Durante los últimos años he sentido los efectos de dos transeúntes nocturnos de la Avenida El Poblado. Un personaje, que me imagino circulando por los andenes de norte a sur, que destruye recurrentemente las vidrieras de los estacionamientos de buses y de los dispositivos de publicidad, algunas vitrinas y avisos corporativos. El otro que circula en una motocicleta de alto cilindraje, que me parece escuchar de sur a norte, usando la avenida como pista de carreras y desplegando un ruido atronador. Creo que pasa lo mismo en otras avenidas de la ciudad.
Estos dos hombres son representantes del pequeño vandalismo, la destrucción en pequeña escala de los bienes públicos, tanto materiales como intangibles. El primero, que me represento como uno de los llamados con decencia “habitantes de la calle”, que trata de inutilizar o al menos deslucir el mobiliario urbano. El otro, que me parece más bien un malcriado de estratos altos, que despierta vecindarios, aturde amantes y provoca accidentes.
Estos vándalos, el de costal sucio de cabuya y el de la moto brillante de 5 millones de pesos, pueden ser las figuras de los destructores urbanos: los ladrones de cables, los deliberados atacantes de las cámaras de seguridad y la iluminación pública, los involuntarios derribadores de postes y semáforos, los que rayan fachadas de casas y edificios, los que petardean locales comerciales y sedes bancarias, las hordas de derrotados en las tardes de fútbol, el desocupado que se llevó un pelo del bigote del gato de Botero. Más todos los que violan cotidianamente las normas básicas de la convivencia.
Tienen sus pares en las clases alta y media: los saqueadores silenciosos del patrimonio histórico, los cleptómanos de los pequeños tesoros de las oficinas públicas o corporativas, los reducidores del mercado cultural, los morbosos de la ostentación. Pero sigue siendo pequeño vandalismo.
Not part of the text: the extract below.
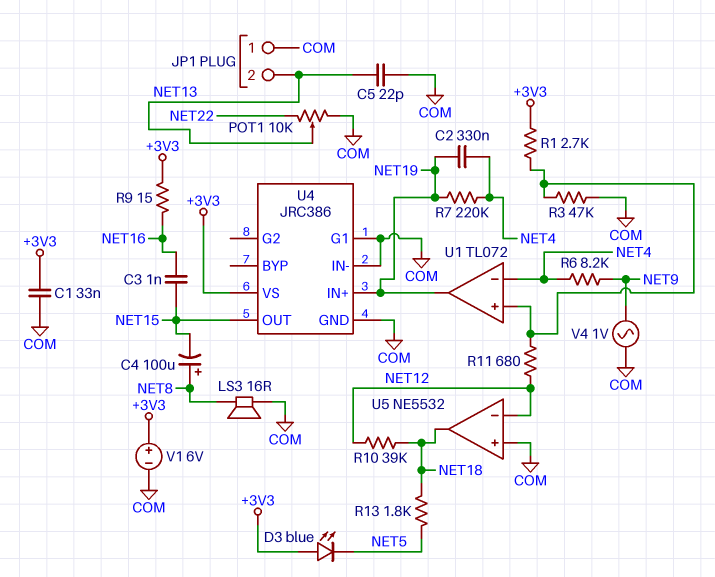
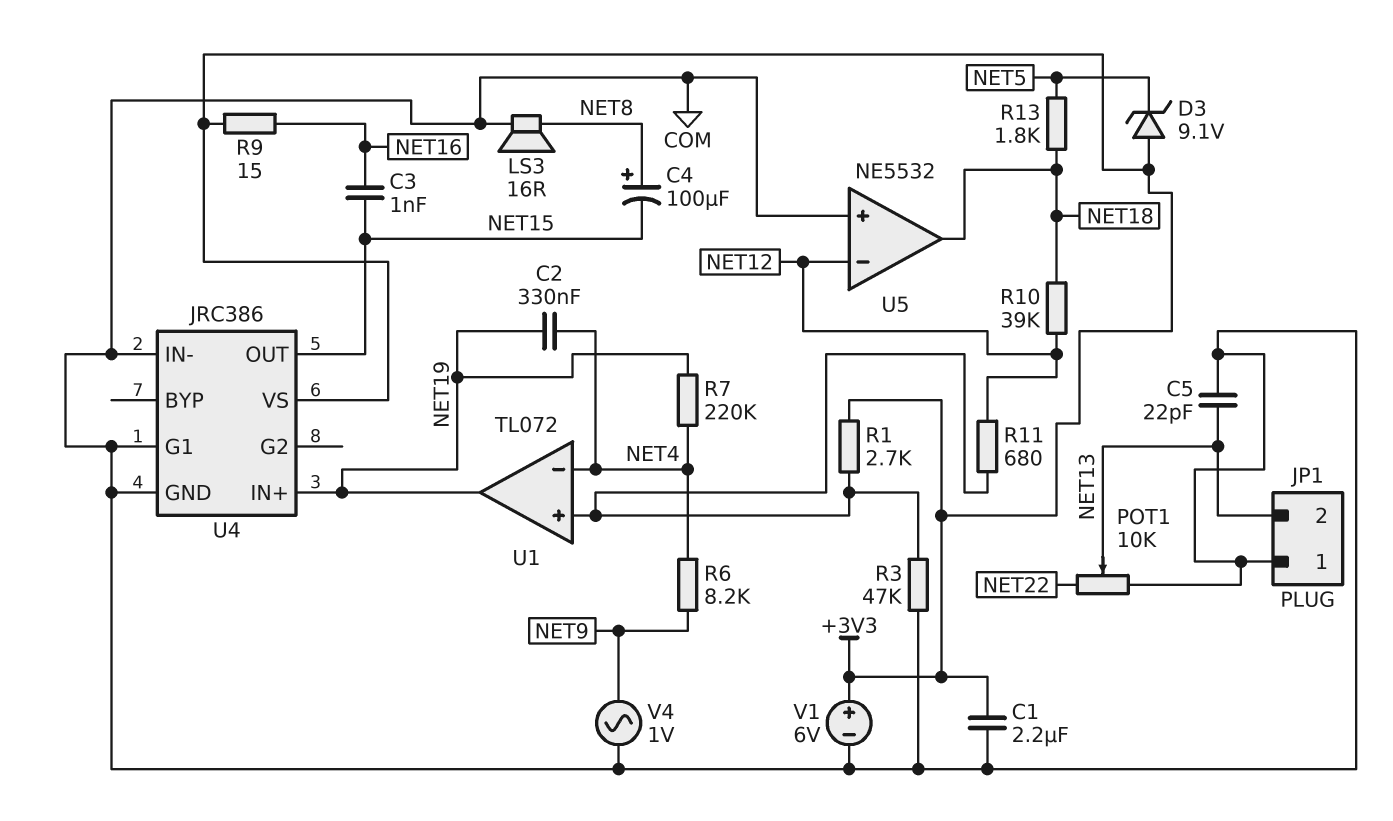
C1: 33nF (+3V3, COM) -> 2.2uF (+3V3, COM)
D3: LED blue (A +3V3, K NET5) -> zener 9.1V (A +3V3, K NET5)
El pequeño vandalismo suele ser banalizado o elogiado. Se banaliza por pequeño, pero se olvida que la escala y la recurrencia que tiene en nuestra sociedad supone un costo económico significativo y un daño mayor a la convivencia y a la idea, aún débil entre nosotros, de lo público. Se elogia dizque porque puede ser una señal de inconformismo o de resistencia social, de carácter ante el adocenamiento o por el atractivo estético que entrañan, a veces, las conductas desviadas.
No creo que se deba banalizar y tampoco que ante el pequeño vandalismo acudamos, como último recurso, a la paciencia o a la pura resignación. Pero ello no nos debe hacer olvidar que sigue siendo pequeño, que se trata de un pelo del bigote del gato de Botero. Y que hay otro vandalismo que representa –siguiendo la metáfora– destruir o robarse o comerse el gato completo. El terrorismo, la corrupción, el daño grave al medio ambiente, el corporativismo que se apropia de ramas enteras del Estado (por estos días, bien representado por la judicatura), todos estos fenómenos ilustran bien la acción de los grandes vándalos.